“Futuristic” Operations…If You Ever Need Surgery, What To Know
One goal of this blog is to encourage you to adopt good health practices so to minimize your chances of needing extensive medical care, including surgery; nevertheless, at some point in your life a doctor may recommend some sort of operation. So it’s good to keep up with what’s current in surgery to help you make intelligent choices in the future.
The biggest revolution in surgery over the past twenty years has been the explosion in “minimally invasive” techniques—procedures done through tiny incisions, assisted by miniature video cameras and endoscopes (internal telescopes). Often the surgeon works by looking at a monitor rather than directly at the patient. This sort of surgery is now common, and the norm in many areas such as gall bladder removal, sinus surgery, and orthopedic joint procedures.
Surgeons—probably the specialists most likely to aggressively “push the envelope” in technological matters—have been attempting more and more procedures through smaller and smaller incisions, and so I noted with interest this recent report about stomach surgery for obesity control, done without any incisions at all….only by passing instruments through the mouth and into the stomach! While now offered only on a very limited basis, in another ten or fifteen years, depending on the results, this could become the “standard of care” for certain operations.

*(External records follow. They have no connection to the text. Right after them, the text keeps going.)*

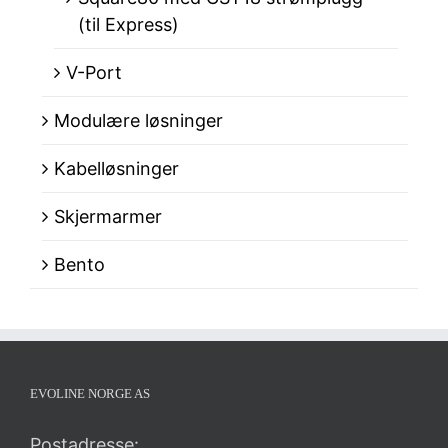
(til Express)
V-Port
Modulære løsninger
Kabelløsninger
Skjermarmer
Bento
EVOLINE NORGE AS
Postadresse:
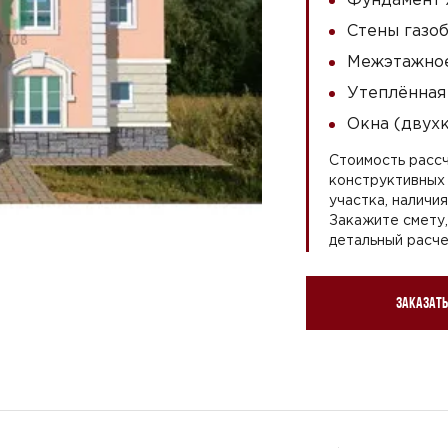
Стены газоб
Межэтажное
Утеплённая
Окна (двух
Стоимость рассч
конструктивных 
участка, наличи
Закажите смету
детальный расче
Заказать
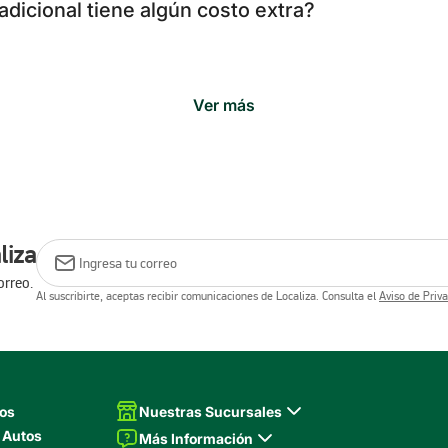
dicional tiene algún costo extra?
Ver más
liza
orreo.
Al suscribirte, aceptas recibir comunicaciones de Localiza. Consulta el
Aviso de Priv
tos
Nuestras Sucursales
 Autos
Más Información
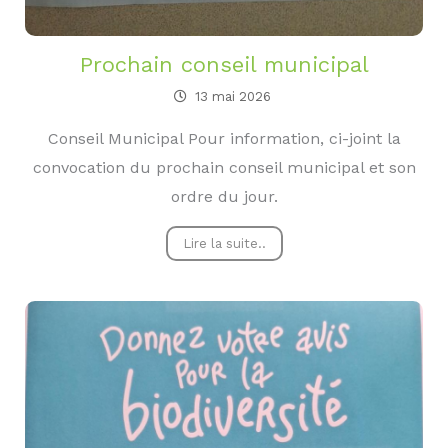
Prochain conseil municipal
13 mai 2026
Conseil Municipal Pour information, ci-joint la
convocation du prochain conseil municipal et son
ordre du jour.
Lire la suite..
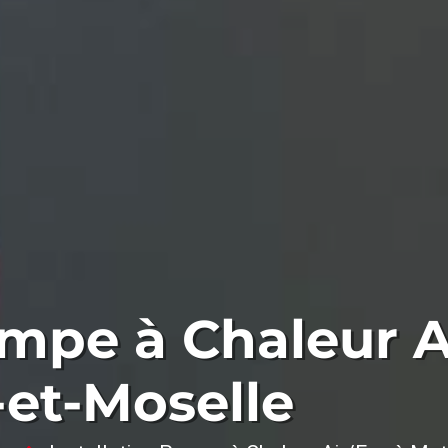
ompe à Chaleur A
-et-Moselle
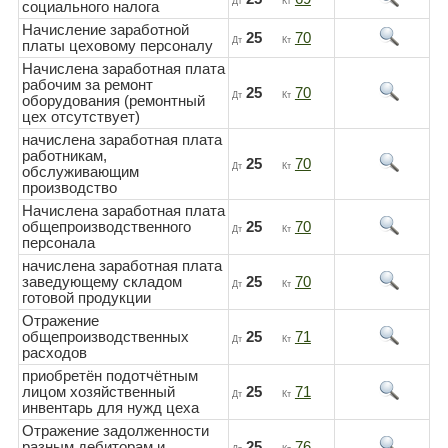
Дт
Кт
социального налога
Начисление заработной
25
70
Дт
Кт
платы цеховому персоналу
Начислена заработная плата
рабочим за ремонт
25
70
Дт
Кт
оборудования (ремонтный
цех отсутствует)
начислена заработная плата
работникам,
25
70
Дт
Кт
обслуживающим
производство
Начислена заработная плата
общепроизводственного
25
70
Дт
Кт
персонала
начислена заработная плата
заведующему складом
25
70
Дт
Кт
готовой продукции
Отражение
общепроизводственных
25
71
Дт
Кт
расходов
приобретён подотчётным
лицом хозяйственный
25
71
Дт
Кт
инвентарь для нужд цеха
Отражение задолженности
разным дебиторам и
25
76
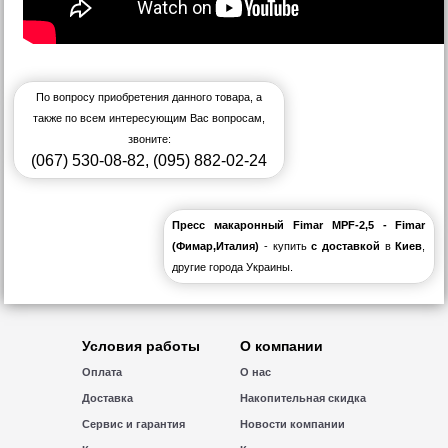
По вопросу приобретения данного товара, а
также по всем интересующим Вас вопросам,
звоните:
(067) 530-08-82
,
(095) 882-02-24
Пресс макаронный Fimar MPF-2,5 - Fimar
(Фимар,Италия)
- купить
с доставкой
в
Киев
,
другие города Украины.
Условия работы
О компании
Оплата
О нас
Доставка
Накопительная скидка
Сервис и гарантия
Новости компании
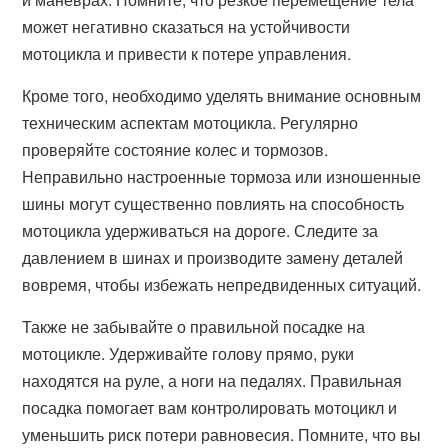
может негативно сказаться на устойчивости
мотоцикла и привести к потере управления.
Кроме того, необходимо уделять внимание основным
техническим аспектам мотоцикла. Регулярно
проверяйте состояние колес и тормозов.
Неправильно настроенные тормоза или изношенные
шины могут существенно повлиять на способность
мотоцикла удерживаться на дороге. Следите за
давлением в шинах и производите замену деталей
вовремя, чтобы избежать непредвиденных ситуаций.
Также не забывайте о правильной посадке на
мотоцикле. Удерживайте голову прямо, руки
находятся на руле, а ноги на педалях. Правильная
посадка помогает вам контролировать мотоцикл и
уменьшить риск потери равновесия. Помните, что вы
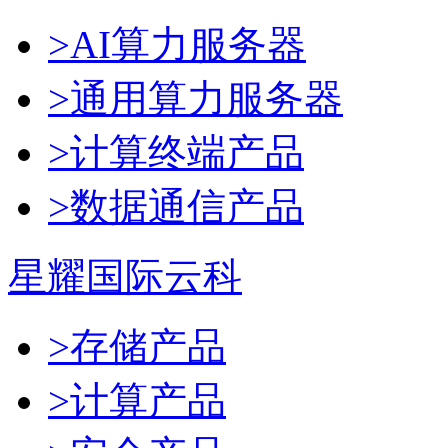
>AI算力服务器
>通用算力服务器
>计算终端产品
>数据通信产品
星耀国际云科
>存储产品
>计算产品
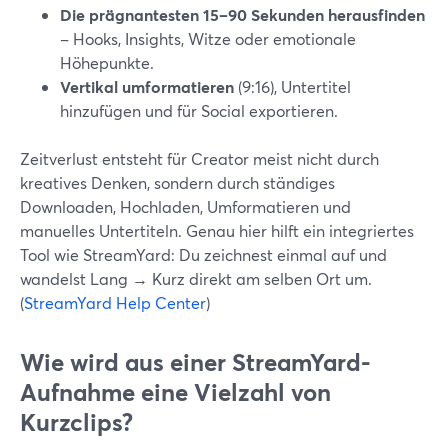
Die prägnantesten 15–90 Sekunden herausfinden
– Hooks, Insights, Witze oder emotionale
Höhepunkte.
Vertikal umformatieren
(9:16), Untertitel
hinzufügen und für Social exportieren.
Zeitverlust entsteht für Creator meist nicht durch
kreatives Denken, sondern durch ständiges
Downloaden, Hochladen, Umformatieren und
manuelles Untertiteln. Genau hier hilft ein integriertes
Tool wie StreamYard: Du zeichnest einmal auf und
wandelst Lang → Kurz direkt am selben Ort um.
(
StreamYard Help Center
)
Wie wird aus einer StreamYard-
Aufnahme eine Vielzahl von
Kurzclips?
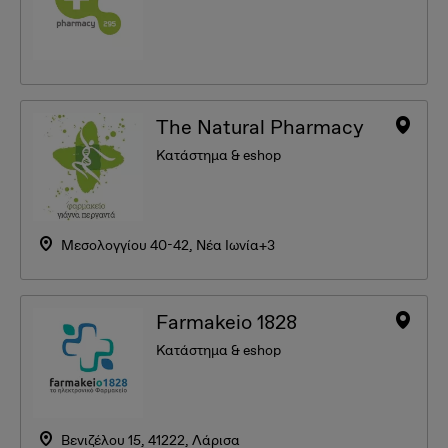
The Natural Pharmacy
Κατάστημα & eshop
Μεσολογγίου 40-42, Νέα Ιωνία+3
Farmakeio 1828
Κατάστημα & eshop
Βενιζέλου 15, 41222, Λάρισα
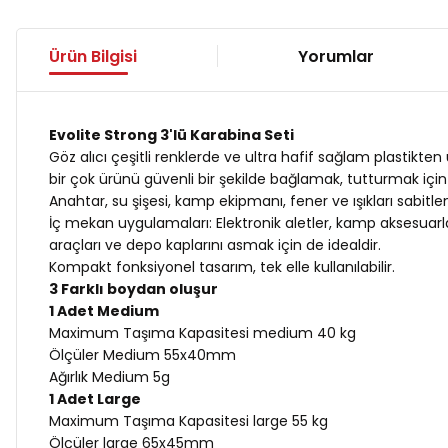
Ürün Bilgisi
Yorumlar
Evolite Strong 3'lü Karabina Seti
Göz alıcı çeşitli renklerde ve ultra hafif sağlam plastikten
bir çok ürünü güvenli bir şekilde bağlamak, tutturmak için 
Anahtar, su şişesi, kamp ekipmanı, fener ve ışıkları sabit
İç mekan uygulamaları: Elektronik aletler, kamp aksesuarları, 
araçları ve depo kaplarını asmak için de idealdir.
Kompakt fonksiyonel tasarım, tek elle kullanılabilir.
3 Farklı boydan oluşur
1 Adet Medium
Maximum Taşıma Kapasitesi medium 40 kg
Ölçüler Medium 55x40mm
Ağırlık Medium 5g
1 Adet Large
Maximum Taşıma Kapasitesi large 55 kg
Ölçüler large 65x45mm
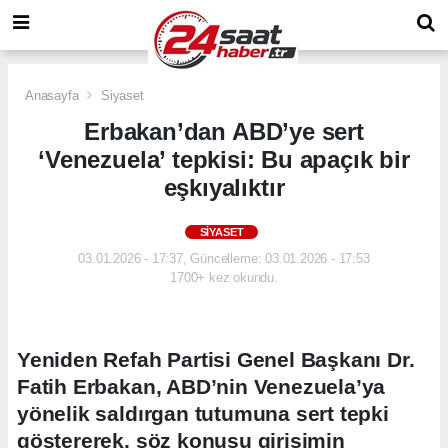
Anasayfa
Siyaset
Erbakan’dan ABD’ye sert
‘Venezuela’ tepkisi: Bu apaçık bir
eşkıyalıktır
SIYASET
03.01.2026 - 17:37, Güncelleme: 03.01.2026 - 17:53
1700+ kez okundu.
Yeniden Refah Partisi Genel Başkanı Dr.
Fatih Erbakan, ABD’nin Venezuela’ya
yönelik saldırgan tutumuna sert tepki
göstererek, söz konusu girişimin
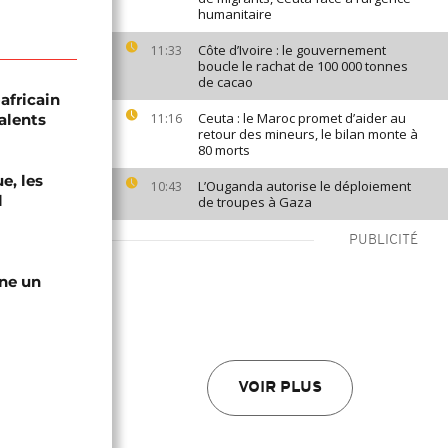
humanitaire
Côte d’Ivoire : le gouvernement
11:33
boucle le rachat de 100 000 tonnes
de cacao
africain
Ceuta : le Maroc promet d’aider au
alents
11:16
retour des mineurs, le bilan monte à
80 morts
e, les
L’Ouganda autorise le déploiement
10:43
l
de troupes à Gaza
PUBLICITÉ
gne un
VOIR PLUS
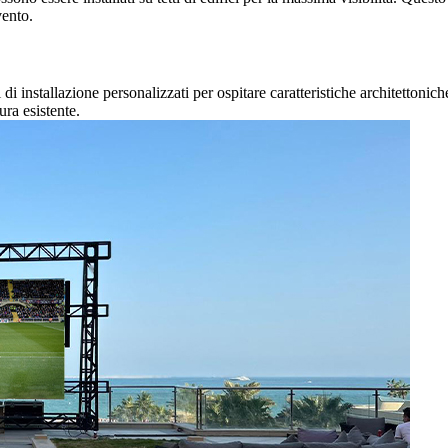
vento.
i di installazione personalizzati per ospitare caratteristiche architettoni
ura esistente.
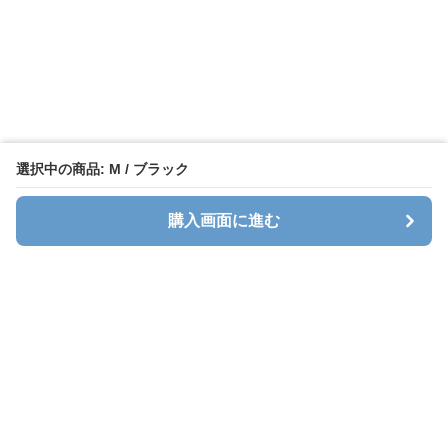
選択中の商品: M / ブラック
購入画面に進む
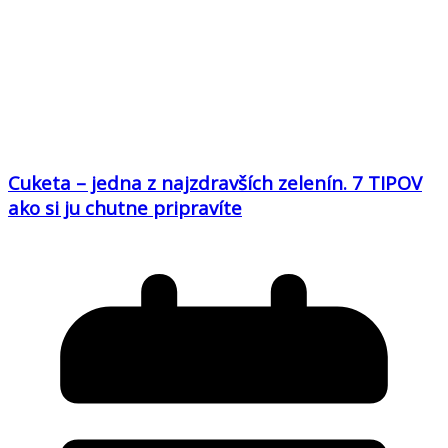
Cuketa – jedna z najzdravších zelenín. 7 TIPOV
ako si ju chutne pripravíte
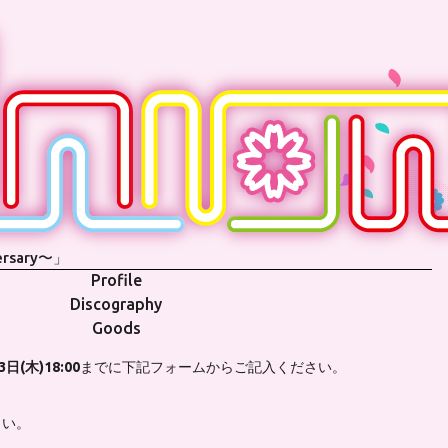
sary〜」
Profile
Discography
Goods
3日(木)18:00
までに下記フォームからご記入ください。
さい。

There are many advantages to minimally invasive approaches including smaller skin scars and less internal scarring. Endoscopic procedures also require much shorter hospitalizations, so that a minimally invasive procedure might mean a one-day hospitalization, whereas ten years ago, the traditional procedure required a one-week hospital stay. Further, minimally invasive procedures typically result in much less swelling and pain, and the results are often as good or better than the traditional, “open” approach.
Besides the amazing ability now to do some surgeries entirely through the mouth, vagina, or rectum (called NOTES for “natural orifice transluminal endoscopic surgery”), another amazing development—one that is already becoming common for some procedures—is surgery done by “robot”. Here, the surgeon sits at a computer console and, utilizing a joystick, controls a remote robot which does the actual cutting. Most major medical centers have robots, and the surgery may be offered for heart valve repair, hysterectomy, and a big push now is for robot prostatectomy (for prostate cancer), since it may offer a lower risk of nerve damage and post-operative impotence.
All these highly technical approaches still carry risk. Even more than in “open” surgeries, these latest approaches depend on the experience level of the surgeon and the medical center. So if your surgeon recommends some newly developed endoscopic or robot or particularly a “natural orifice” approach, you should consider asking:
1. How many of these procedures have you done on patients? (many doctors learn the latest procedures at courses, in the lab, and by observing experts at medical centers).
2. What has been your success and complication rate?
3. Why do you think this newer approach is better for me than a more standard method?
Don’t be embarrassed to ask these basic questions, and if your doctor is not forthcoming or you aren’t comfortable with her answers or experience level, seek a second opinion. You might say: I’d like to talk to an expert at a university medical center where many of these operations have already been done. Who would you recommend? Then visit the medical center, compare, and go where you are most comfortable.